An alarming process was discovered in Hungarian pensions

In 2023, looking at household incomes and consumption, we continue to experience an unfavorable process – writes the Policy Agenda in its announcement of the 2023. IV. in the summary of the quarterly Economic Development Index. It means thatthe income scissors are constantly opening. The amount of household savings would mean family savings of HUF 13 million on average. However, two-thirds of all earned labor income belongs to the top income decile, as far as capital income is concerned, and 90 percent of it is enjoyed by those who belong to it. At the end of 2023, the solvency of Hungarian households did not improve, around 40 percent of families struggle with payment difficulties by the end of the month, therefore, borrowing increased significantly.

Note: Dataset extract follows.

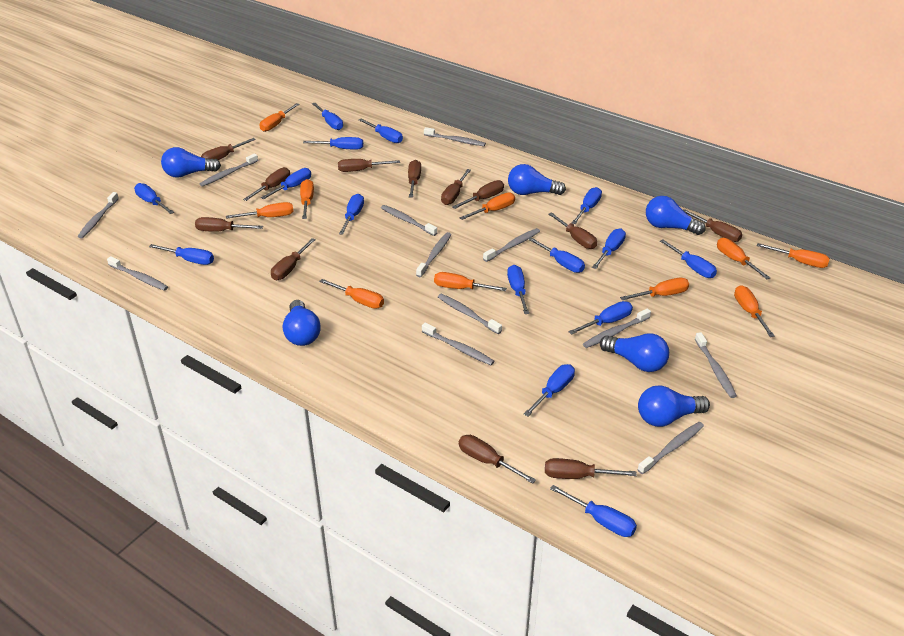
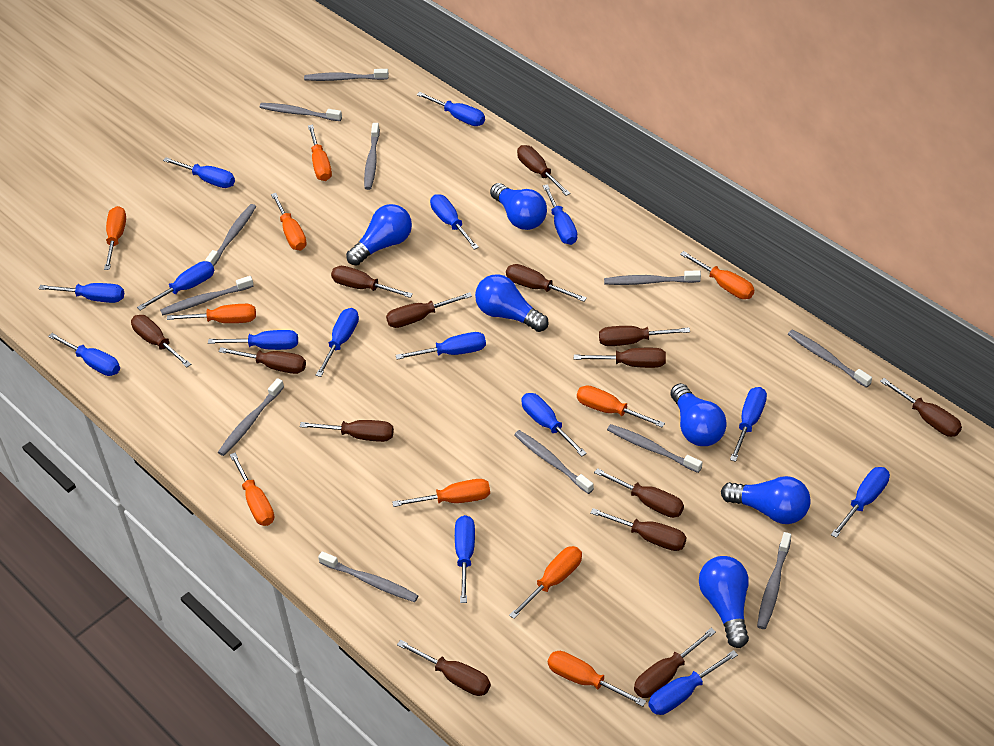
brown screwdriver: [195,217,263,231] [201,138,256,160] [243,167,290,201] [271,238,316,280] [338,159,400,172] [408,160,421,198] [441,169,471,205] [452,180,504,209] [459,435,536,484] [545,458,637,479] [548,212,597,249] [683,209,742,242] = 12 -> [131,315,191,367] [218,347,306,374] [300,420,394,442] [331,266,413,298] [386,292,472,328] [397,640,491,696] [506,264,587,302] [517,145,571,196] [574,348,666,368] [590,508,686,551] [594,468,684,518] [599,326,690,346] [634,628,716,698] [880,378,962,437] = 14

According to bank information, household indebtedness was last this high in 2014. The current 1.11 million credit cards had about HUF 152 billion in debt in 2023, i.e. an average of more than HUF 130 thousand per card. It is a very unfavorable indicator that about 48 percent of this is a type of debt that is not repaid during the maturity period. Beyond this deadline, households are already burdened with very high (usury?) interest.

The practice of making illegal income is reviving. The growing danger of impoverishment became felt. The ratio of the average pension to the average earnings is constantly decreasing, and by the end of 2023 it was barely higher than 50 percent.

In the last month of 2023, the volume of retail trade decreased by 0.2 percent compared to the previous December. Presumably, in the first quarter of 2024, a decline is still expected in important indicators. The favorable 3.8 percent increase in consumer prices in January – although this may give cause for optimism – may be followed by higher inflation in the future.